NAME
loggrep - quickly find relevant lines in a log searching by date
VERSION
version 0.002
SYNOPSIS
loggrep --start <date> --end <date> [ --include <pattern> ]+ [ --exclude <pattern> ]+ <file>
DESCRIPTION
loggrep allows one to search for lines in a file that match particular patterns. In this it is like grep and ack and many other utilities. The functionality it adds is an ability to narrow the search window to those lines that fall within temporal limits. It can find these limits quickly by a variety of binary search, allowing one to search very large log files efficiently. This requires, of course, that the lines in the file (usually) have times stamps which (usually) are in sequence and parsable in a common way.
Loggrep searches for an initial temporal limit by estimating the line offset for the line sought based on the marginal timestamps of the search region and the assumption that lines are added at a roughly constant rate. This candidate line is found; then the nearest line bearing a timestamp is sought. This time is compared the to target time and the process is repeated within the new search region until either the target time is found or the search region cannot be narrowed further.
OPTIONS
Run loggrep with the --help
option to see the option default values, if any.
Log
- -l file, --log=file
-
The log file to search may be provided either as the final argument or as the value of a
--log
option.
Temporal Limits
All temporal limits are parsed by Date::Parse. Date::Parse will turn a temporal expression into a Unix timestamp. You can test whether it understands your temporal expressions like so:
$ perl -MDate::Parse -E 'say str2time shift' "21/dec/93 17:05"
756511500
It does not actually need to get the timestamp right so long as it puts them in the right sequence.
If Date::Parse fails you, see the --time
option.
- -s time, --start=time
-
The initial temporal limit.
- -e time, --end=time
-
The final temporal limit.
- -m time, --moment=time
-
--moment
sets the initial and final temporal limits to the same time. This is useful for extracting a single log line with a known timestamp, perhaps with its context (see--context
). - -d pattern, --date=pattern
-
The pattern used to identify timestamps in log lines.
Search Patterns
All patterns are Perl regular expressions of the idiom understood by the Perl executing loggrep. If no patterns are provided, all lines within the temporal limits are printed. If both including and excluding patterns match a line, the latter take precedence and the line is not printed. Multiple search patterns, or none, may be provided.
- -n pattern, --include=pattern
-
Print the lines matching the given pattern.
- -N string, --include-quoted=string
-
Print lines containing the given substring.

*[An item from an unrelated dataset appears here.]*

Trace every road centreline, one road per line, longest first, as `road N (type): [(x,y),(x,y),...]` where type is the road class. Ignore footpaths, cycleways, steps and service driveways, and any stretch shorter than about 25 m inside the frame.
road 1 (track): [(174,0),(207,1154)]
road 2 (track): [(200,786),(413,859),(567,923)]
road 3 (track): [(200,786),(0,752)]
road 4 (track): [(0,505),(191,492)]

- -v pattern, --exclude=pattern
-
Exclude lines matching the given pattern.
- -V string, --exclude-quoted=string
-
Exclude lines containing the given substring.
- -i, --case-insensitive
-
Pattern and substring matching is case-insensitive. Note that one may turn on case-insensitivity for a single pattern like so:
-i "(?i:match me)"
Likewise, one may turn it off for a single pattern:
-i "(?-i:match me)"
This technique will not work for substring matching.
Debugging
- -w, --warn
-
Warn upon finding a log line with no timestamp.
- --die
-
Throw an error upon finding a log line with no timestamp.
Context
These options facilitate understanding matches by grouping them or providing log context.
- -b, --blank
-
Print a blank line between non-sequential matches. This is shorthand for
--sep=''
. - --sep=string, --separator=string
-
Print the given separator between non-sequential matches.
- -C num, --context=num
-
Print up to the given number of non-matching lines before and after a match. This is equivalent to
--before=num --after=num
. - -B num, --before=num
-
Print up to the given number of non-matching lines before a match.
- -A num, --after=num
-
Print up to the given number of non-matching lines after a match.
Overrides
These options allow one to provide alternative functionality when printing lines or parsing times. The code defined by these options is evaluated in its own package to prevent your accidentally changing the behavior of basic loggrep functionality. It provides no protection against deliberate perversity, of course, but if you can already run Perl code from the command line, why go to the trouble of doing perverse things inside loggrep?
All code is executed by default with strict mode and warnings off and a "use vX" line is injected, where X
represents the major and minor version numbers of the Perl running loggrep itself. This facilitates using modern Perl features.
- -t code, --time=code
-
Code to be used to convert a timestamp expression to a Unix timestamp. This code will see the pattern matched as the sole value in
@_
, and whatever it returns will be interpreted as the timestamp. - -E code, --exec=code
-
Code to be used to convert a matched line into something to print. The values in
@_
for this code will be the raw line, the line number, and whether it was a match. The last parameter allows one to distinguish contextual lines from match lines. Whatever this code returns will be printed. - -M module, --module=module
-
Additional modules to be imported into the package in which user-provided code is evaluated. This option may be repeated.
Miscellaneous
ACKNOWLEDGEMENTS
Thanks go to Green River for letting me spend some time on this when I needed to create a utility to search a large log file quickly.
AUTHOR
David F. Houghton <dfhoughton@gmail.com>
COPYRIGHT AND LICENSE
This software is copyright (c) 2014 by David F. Houghton.
This is free software; you can redistribute it and/or modify it under the same terms as the Perl 5 programming language system itself.